Goldstone called for states to use their powers under “universal jurisdiction” to bring Israel to court, the European powers have refused to do so. The British government prostrated itself before Israel when some Palestinians sought an arrest warrant for Tzipi Livni, Israeli foreign secretary and leader of Kadima party at the time of the Gaza onslaught, calling for “universal jurisdiction” to be revoked.
The record shows the EU has no more interest than the US in challenging Israel to reach a settlement that will secure the legitimate social and democratic aspirations of the peoples of the region. Israel is as much the tool of the Europeans in pursuit of their strategic interests in this resource rich region as it is of the US.
The EU’s political and economic ties with Israel have strengthened over the past few years. Israel has become one the EU’s biggest trading partners in the EuroMed area. In 2007, EU exports to Israel totalled €14 billion and its imports from Israel €11.3 billion, making the EU second only to the US as the destination for Israel’s exports. Within the EU, Germany became Israel’s major financial backer.

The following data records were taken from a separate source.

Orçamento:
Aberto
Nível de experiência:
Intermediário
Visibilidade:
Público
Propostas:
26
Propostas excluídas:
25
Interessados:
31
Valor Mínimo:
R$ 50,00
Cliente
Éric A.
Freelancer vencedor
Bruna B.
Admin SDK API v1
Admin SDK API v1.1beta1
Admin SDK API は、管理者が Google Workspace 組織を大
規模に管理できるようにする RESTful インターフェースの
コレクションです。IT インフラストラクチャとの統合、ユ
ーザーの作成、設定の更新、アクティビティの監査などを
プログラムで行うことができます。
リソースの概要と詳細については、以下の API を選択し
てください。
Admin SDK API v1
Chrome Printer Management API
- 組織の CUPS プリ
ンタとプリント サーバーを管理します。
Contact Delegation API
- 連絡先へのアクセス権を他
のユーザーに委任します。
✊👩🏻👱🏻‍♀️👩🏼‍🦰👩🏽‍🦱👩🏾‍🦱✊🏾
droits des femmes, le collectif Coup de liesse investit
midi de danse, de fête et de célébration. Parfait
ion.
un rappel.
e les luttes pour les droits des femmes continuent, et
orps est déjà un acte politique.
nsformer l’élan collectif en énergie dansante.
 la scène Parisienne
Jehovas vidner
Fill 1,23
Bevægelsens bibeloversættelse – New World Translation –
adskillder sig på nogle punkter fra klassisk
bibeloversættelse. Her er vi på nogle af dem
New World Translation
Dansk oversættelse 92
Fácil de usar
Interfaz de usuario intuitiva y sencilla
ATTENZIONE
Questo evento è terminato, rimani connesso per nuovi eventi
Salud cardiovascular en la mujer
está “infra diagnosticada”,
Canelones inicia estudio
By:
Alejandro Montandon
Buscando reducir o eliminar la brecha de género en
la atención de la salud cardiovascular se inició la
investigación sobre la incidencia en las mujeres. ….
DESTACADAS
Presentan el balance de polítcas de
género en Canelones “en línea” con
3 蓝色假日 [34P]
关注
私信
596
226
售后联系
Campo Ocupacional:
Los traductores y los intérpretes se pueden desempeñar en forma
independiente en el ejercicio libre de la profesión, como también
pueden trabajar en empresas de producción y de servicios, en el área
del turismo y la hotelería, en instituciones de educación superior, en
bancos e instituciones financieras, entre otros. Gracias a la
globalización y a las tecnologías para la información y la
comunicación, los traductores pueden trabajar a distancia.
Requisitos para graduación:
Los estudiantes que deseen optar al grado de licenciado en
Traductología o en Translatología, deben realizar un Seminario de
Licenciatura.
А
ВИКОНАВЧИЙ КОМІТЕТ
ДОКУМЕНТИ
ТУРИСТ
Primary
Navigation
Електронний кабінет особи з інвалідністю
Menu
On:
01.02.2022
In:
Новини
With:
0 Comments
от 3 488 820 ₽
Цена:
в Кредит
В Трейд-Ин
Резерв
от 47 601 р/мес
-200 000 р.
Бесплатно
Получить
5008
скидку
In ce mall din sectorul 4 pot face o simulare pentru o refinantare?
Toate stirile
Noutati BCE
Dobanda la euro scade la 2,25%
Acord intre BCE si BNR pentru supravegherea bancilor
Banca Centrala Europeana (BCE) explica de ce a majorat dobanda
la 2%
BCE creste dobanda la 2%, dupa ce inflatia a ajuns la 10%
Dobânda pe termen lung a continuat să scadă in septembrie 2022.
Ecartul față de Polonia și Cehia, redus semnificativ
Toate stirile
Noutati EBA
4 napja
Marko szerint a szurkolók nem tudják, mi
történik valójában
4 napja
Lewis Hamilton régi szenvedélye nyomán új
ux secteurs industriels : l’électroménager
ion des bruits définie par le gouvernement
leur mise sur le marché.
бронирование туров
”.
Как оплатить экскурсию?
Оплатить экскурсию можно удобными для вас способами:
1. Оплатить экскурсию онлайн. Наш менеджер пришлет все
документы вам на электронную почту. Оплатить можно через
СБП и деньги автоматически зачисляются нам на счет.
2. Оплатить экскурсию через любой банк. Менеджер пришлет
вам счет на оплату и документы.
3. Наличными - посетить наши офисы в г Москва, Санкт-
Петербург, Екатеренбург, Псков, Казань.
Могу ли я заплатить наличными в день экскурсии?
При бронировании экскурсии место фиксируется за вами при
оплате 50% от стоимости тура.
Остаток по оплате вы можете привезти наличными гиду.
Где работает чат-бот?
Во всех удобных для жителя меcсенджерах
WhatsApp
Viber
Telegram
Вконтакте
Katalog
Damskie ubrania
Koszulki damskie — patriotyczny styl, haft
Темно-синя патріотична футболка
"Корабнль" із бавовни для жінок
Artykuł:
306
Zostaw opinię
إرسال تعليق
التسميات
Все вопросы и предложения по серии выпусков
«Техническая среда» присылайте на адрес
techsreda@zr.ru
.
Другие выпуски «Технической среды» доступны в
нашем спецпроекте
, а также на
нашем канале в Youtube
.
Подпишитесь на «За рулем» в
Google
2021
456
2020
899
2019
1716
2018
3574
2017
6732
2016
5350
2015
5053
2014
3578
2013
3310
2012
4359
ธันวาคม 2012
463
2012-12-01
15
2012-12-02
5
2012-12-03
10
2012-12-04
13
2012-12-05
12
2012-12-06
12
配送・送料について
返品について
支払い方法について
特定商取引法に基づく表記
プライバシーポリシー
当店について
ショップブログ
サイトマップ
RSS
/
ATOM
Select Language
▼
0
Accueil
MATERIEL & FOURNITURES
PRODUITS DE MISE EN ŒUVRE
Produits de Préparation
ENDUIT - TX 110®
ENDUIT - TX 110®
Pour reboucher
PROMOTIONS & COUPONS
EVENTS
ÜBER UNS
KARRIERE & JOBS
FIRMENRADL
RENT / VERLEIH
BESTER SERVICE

Earlier this month, the EU backed down from its earlier proposal, drafted by Sweden, to back a Palestinian state with its capital in East Jerusalem, which Israel illegally annexed days after the 1967 war, in response to opposition from Israel. The new version of the text omits any mention of Jerusalem as the capital of any future Palestinian state.
Javier Solana, who stepped down as the EU’s foreign affairs leader last November, recently remarked that Israel is an EU member state in all but name. Just last month, the EU and Israel signed an agreement on agriculture whereby 80 percent of Israel’s horticultural goods and 95 percent of its processed foods can be exported to the EU without incurring import duties.
Europol, the EU’s police office, has also finalised an agreement with Israel, still to be rubber-stamped by the EU’s member states, despite numerous reports from human rights organisations that detainees in Israel are routinely tortured, and despite rules in force since 1998 that oblige Europol not to process evidence obtained by cruel methods.
Jean Shaoul is Professor of Public Accountability at the University of Manchester School of Business.